Task set –
[1] In the R graphics notes, what tools are suggested for networks instead of ggplot2?
[2] Transcribe the stretch of the R graphics notes from "We will now" through "population > 5e6)".

Graphics systems in R

Graphics in basic R: Pros

  • easy learning curve
  • superb for quick and dirty plots
  • relatively easy to add arbitrary elements to the plots
  • widely spread, always there for you
  • many specialized packages doing what otherwise cannot be easily achieved

Graphics in basic R: Cons

  • messy
  • not standardized
  • once you put something on the plot, it stays here
  • some things are incredibly hard to achieve
  • by default ugly as sin

Graphics in ggplot2: Pros

  • well thought through and organized
  • easy to modify a ready made plot
  • dozens of different plot types with a similar interface
  • tons of ggplot2 based packages
  • widely spread

Graphics in ggplot2: Cons

  • steeper learning curve, completely different philosophy
  • I for one have always to look up even simplest things
  • some things are incredibly hard to achieve
  • if it’s not there, you are on your own
  • huge data sets problematic (require huge data frames -> use tibble)
  • by default ugly as sin

Things that basic R sucks at

  • changing the overall esthetics of the plot easily
  • modifying certain parameters (like text)
  • making facets

Things that ggplot2 sucks at

  • networks (use igraph or graphviz for that)
  • identifying points on a plot, interactive graphics
  • 3D graphics
  • slooooooow

ggplot2 overview

  • mapping between variables and an “esthetics”
    • x, y
    • color, fill
    • symbol
    • ymin/ymax, xmin/xmax (error bars)
  • geom (points, segments, bars, whatever)
  • guides (axes, legends)
  • theme (specific look of things)

Simple plot

data(mpg)
ggplot(mpg, aes(x=hwy, y=cty)) + geom_point()

Example session

We will now use world inequality data to create a bar plot.

First, we prepare the data using tidyverse.

wid <- read_excel("../Datasets/WIID_19Dec2018.xlsx")
wid <- wid %>% drop_na(gini_reported, q1:q5, d1:d10)
wid2015 <- wid %>% filter(year==2015 & 
                          region_un == "Europe" & 
                          population > 5e6)
wid2015sel <- wid2015  %>% 
  filter(quality=="High") %>%
  filter(!duplicated(country)) %>% 
  select(country, gini_reported, q1:q5, d1:d10)

## we mess the quantiles on purpose
data <- wid2015sel %>% 
  gather(q1:q5, key="quantile", value="proportion") %>%
  mutate(quantile=factor(quantile, levels=paste0("q", c(2, 1, 5, 4, 3))))

Example session

Now we pass the data to ggplot.

p <- data %>%
  ggplot(aes(country, proportion, fill=quantile)) + geom_bar(stat="identity")

Data provided –
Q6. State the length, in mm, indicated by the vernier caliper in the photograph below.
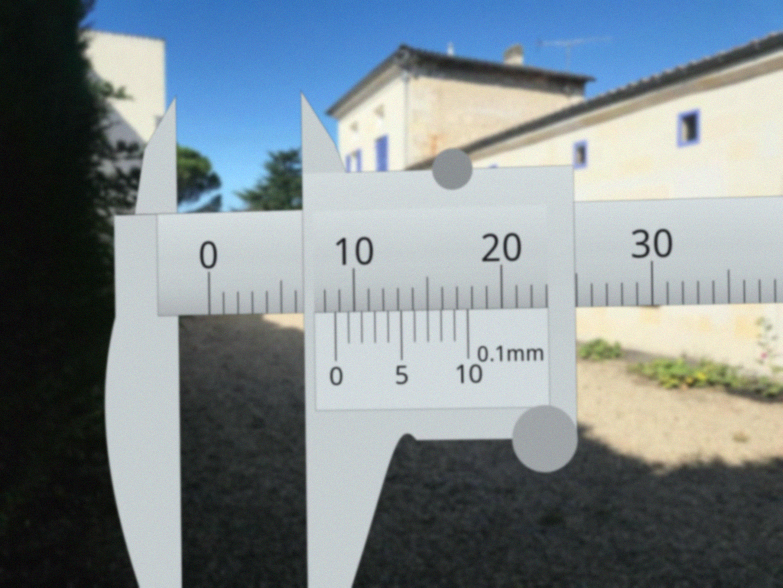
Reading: 8.7 mm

Answers for the exercise –
[1] igraph or graphviz.

[2]
We will now use world inequality data to create a bar plot.

First, we prepare the data using tidyverse.

wid <- read_excel("../Datasets/WIID_19Dec2018.xlsx")
wid <- wid %>% drop_na(gini_reported, q1:q5, d1:d10)
wid2015 <- wid %>% filter(year==2015 & 
                          region_un == "Europe" & 
                          population > 5e6)